General Motors Is Really, Really Sorry

This time, they swear they’re making better cars. Sound familiar?

From time to time, companies find it necessary to apologize. They may not do it in so many words, but in the wake of a crisis or a scandal or a huge, news-making problem, they will mount an advertising campaign to assure you, the consumer, that efforts are underway to “win back your trust.” During the Ford/Firestone fiasco a couple of years ago, for instance, both of those firms launched forgiveness campaigns.

What’s a little more unusual is a company coming out and apologizing for just being generally lousy over the past couple of decades. But that is essentially what GM is doing now, with a curious campaign touting its journey on “the road to redemption.” GM has run big two-page ads in major newspapers and also spins its tale on the Web.

Like all ad campaigns, the bottom line is that GM, right now, is a fine, high-quality company, whose products you should buy immediately. It’s the journey to this obvious destination that’s interesting. “Thirty years ago, GM quality was the best in the world,” the print ad starts. “Twenty years ago, it wasn’t.”

And apparently the company muddled along in a sub-par manner for 10 years before deciding to change. “The hard part [was] breaking out of our own bureaucratic gridlock,” the ad copy continues, and “learning some humbling lessons from our competitors.” After a “painful” decade of effort, they’re now back up to snuff, putting out great cars, etc., etc. The ad cites positive consumer-satisfaction research and recent automotive awards, presumably the hook for the campaign. “The road to redemption has no finish line,” the copy concludes. “But it does have a corner. And it’s fair to say we’ve turned it.”

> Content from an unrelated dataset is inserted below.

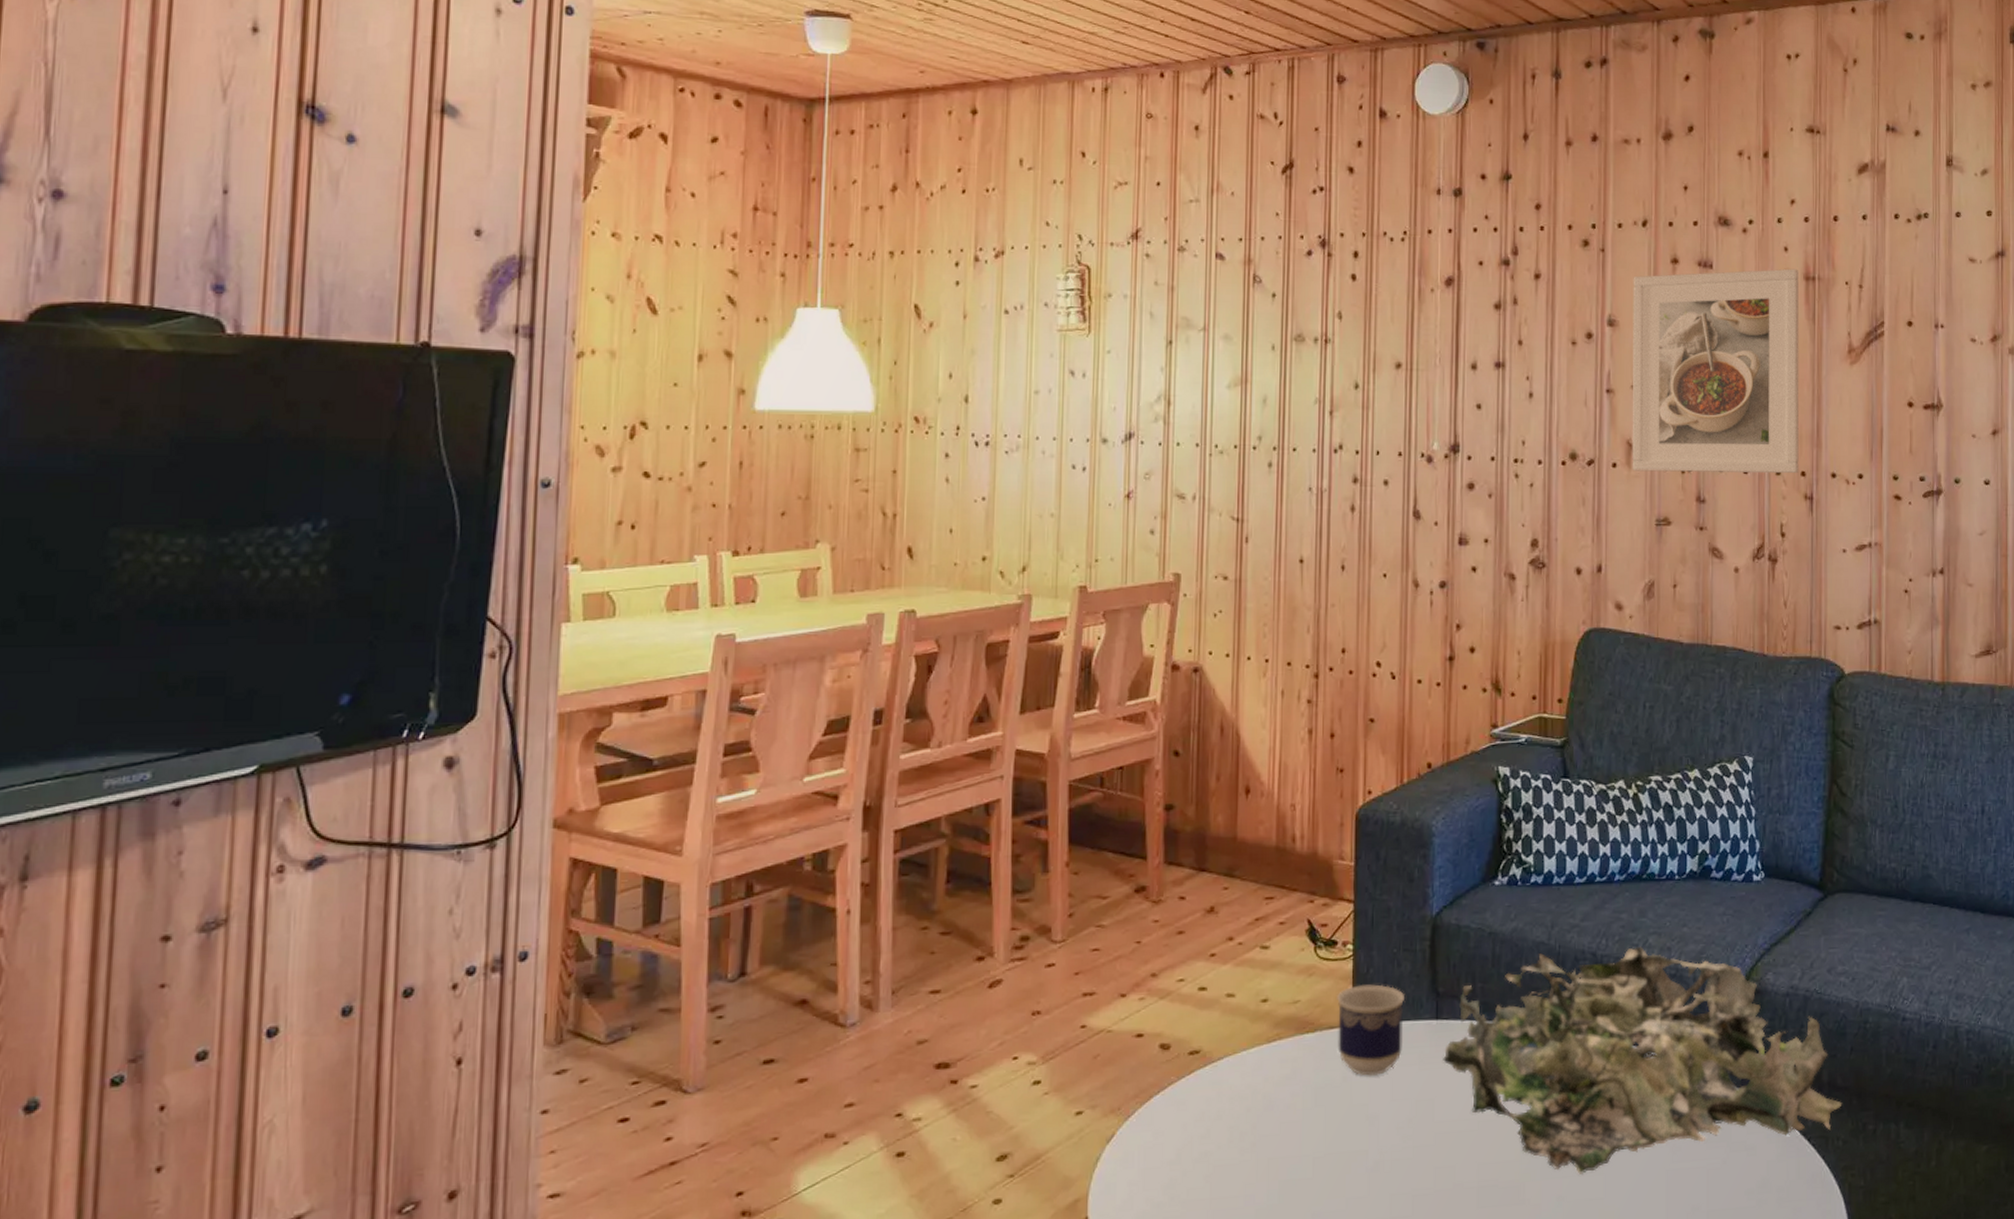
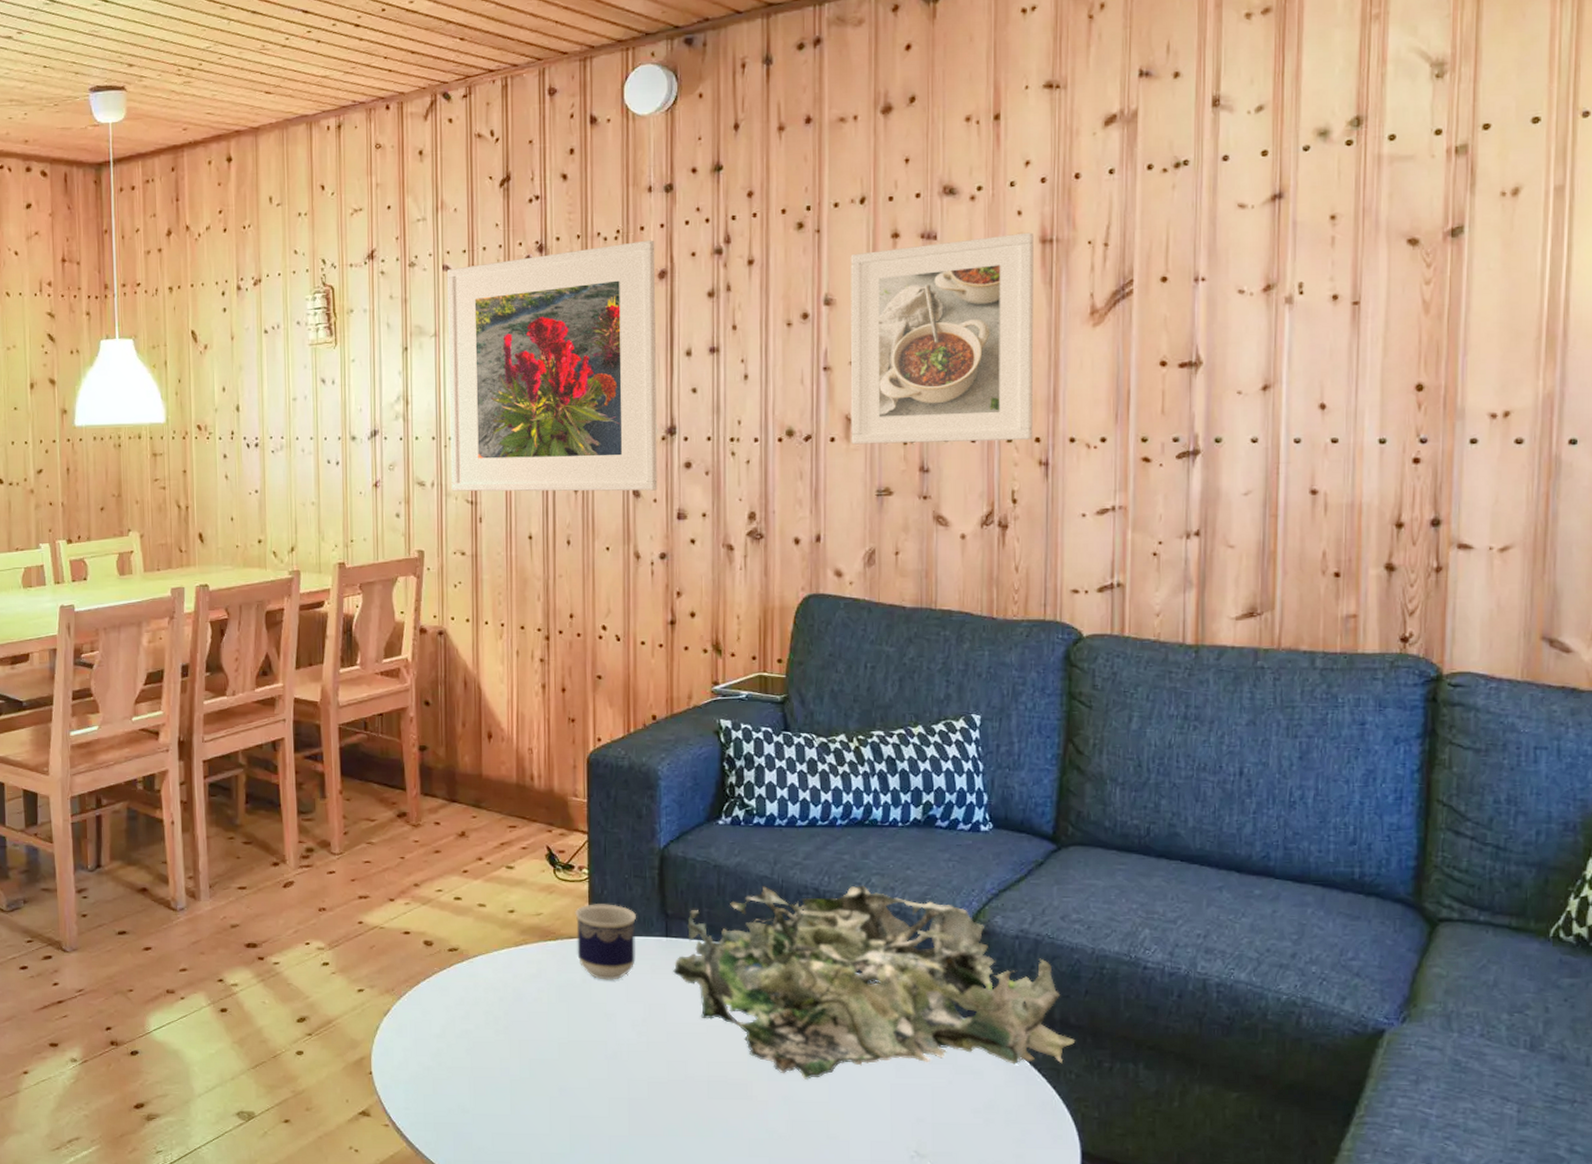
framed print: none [1215,244,1443,513] -> present [446,240,658,492]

GM says that campaign is aimed at the apparently large segment of the car-buying public that simply won’t consider its models. The company’s North American president calls it “a unique effort to reach those consumers whose perceptions of GM are out of step with today’s reality.” I suppose that’s reasonable, but let’s say you’re one of the thousands who did buy a GM car in the 1980s and 1990s. You, apparently, were a sucker. Your vehicle was not put together by a company with “a true culture of quality in every division.” That’s not what I’m saying—it’s what GM is saying.

Or at least, it’s what GM is saying now. Twenty years ago, as it happens, GM’s then-chief executive was calling 1983 “the turnaround year we have been working for.” That was Roger Smith. Six years later he and GM President Robert Stempel reiterated that a “turnaround” in “product quality” and “customer service” had been underway for “some time.” When Stempel assumed the top slot alone a year later he assured us that GM’s “entire focus” was on customer satisfaction. Meanwhile GM’s share of new-car sales fell from 44 percent of the U.S. market to about 35 percent.

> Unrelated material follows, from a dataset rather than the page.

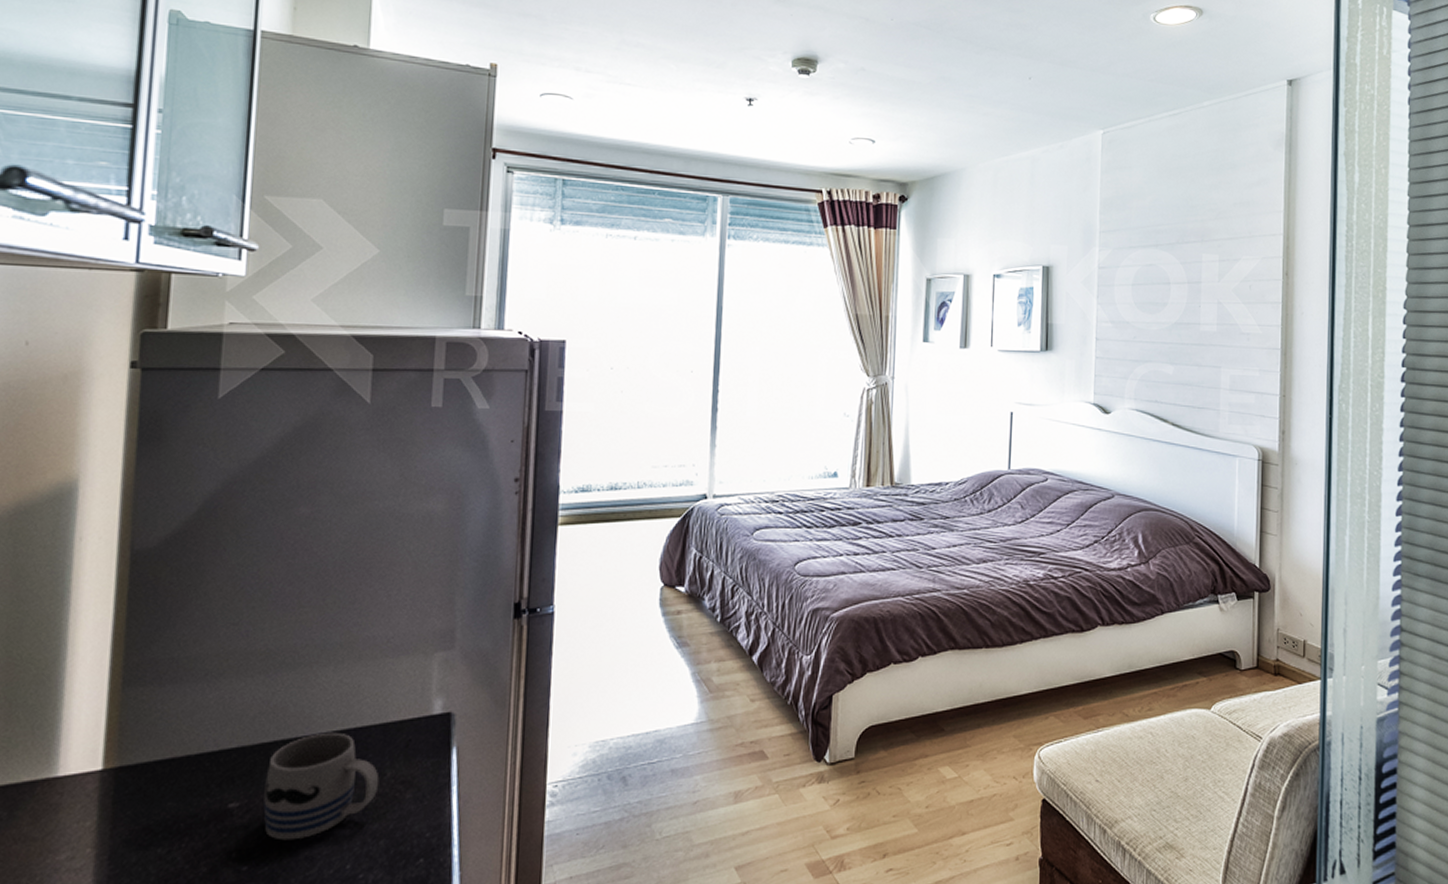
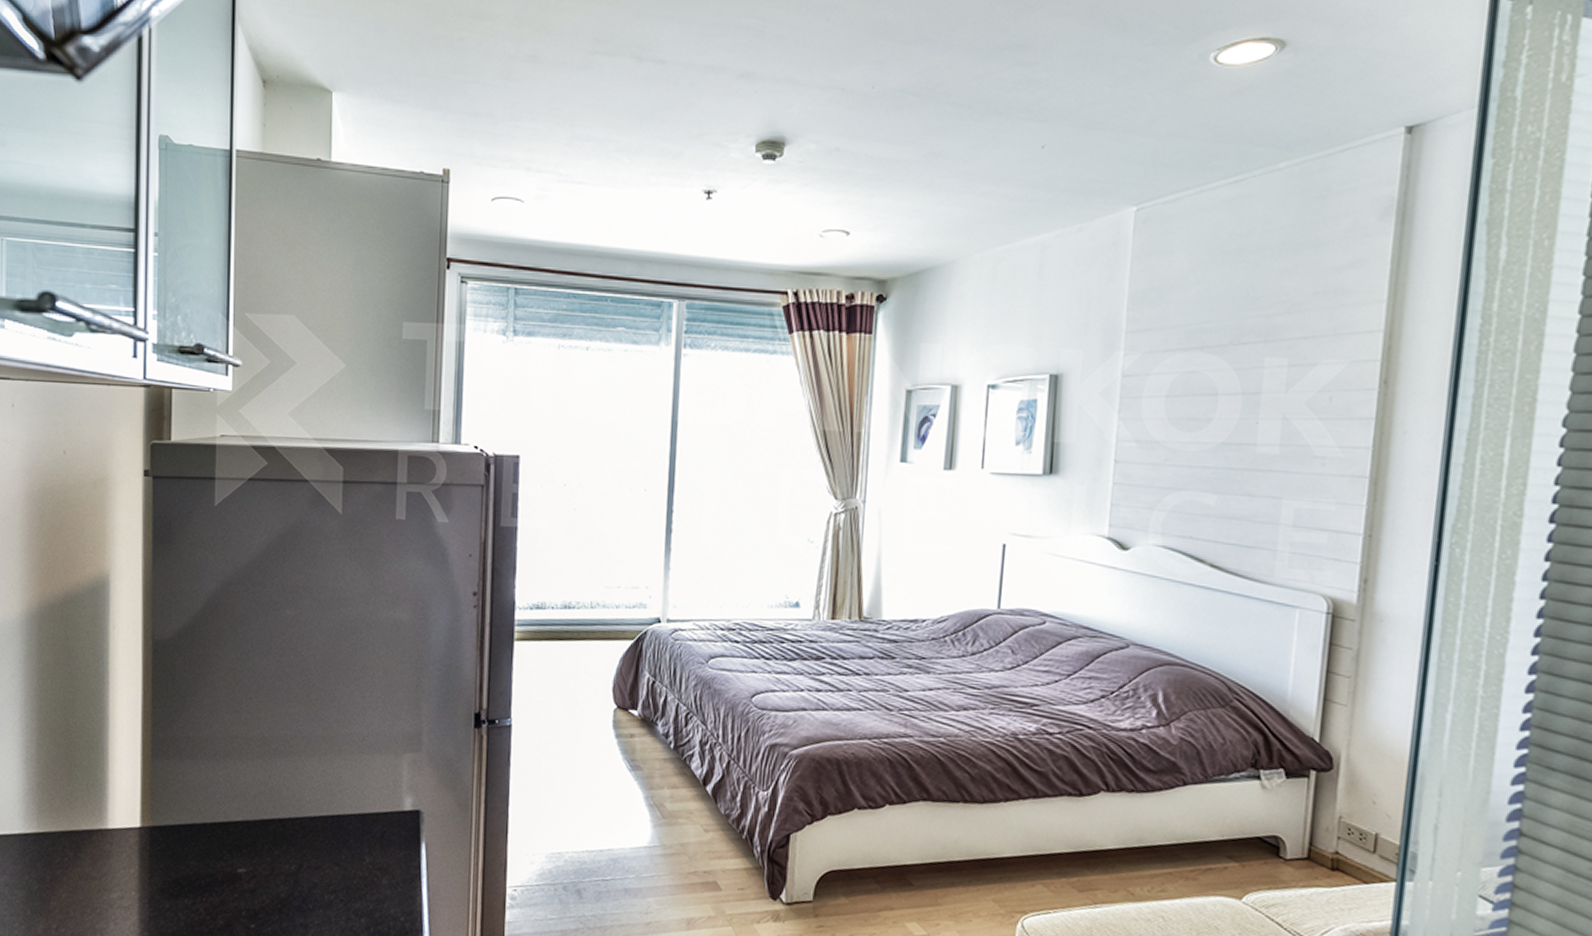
mug: present [263,732,380,841] -> none [265,816,360,908]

Stempel was run out of Dodge (as it were) by the company’s board about two years later, and GM announced that “fundamental changes” in its business were underway. Market share dipped below 30 percent, but not to worry. In late 1994 the New York Times reported that the new president and CEO was saying that GM’s North American operations “had ‘absolutely’ turned the corner.” Another GM executive noted the carmaker’s focus on the consumer … and so on. Last year, for what it’s worth, GM had about 28 percent of the domestic vehicle market.

In fairness, it’s more the rule than the exception for companies to think the way GM is thinking now: If there is trouble, it lives in the past; the present is an eternal moment of comeback and rediscovery, a happy corner that is constantly turned anew. Moreover, the carmaker may really be in better shape today than it was in the 1980s. Reading up on those days reminded me of just what a basket case General Motors was back then. I’d forgotten all of that—until, of course, the current marketing campaign reminded me.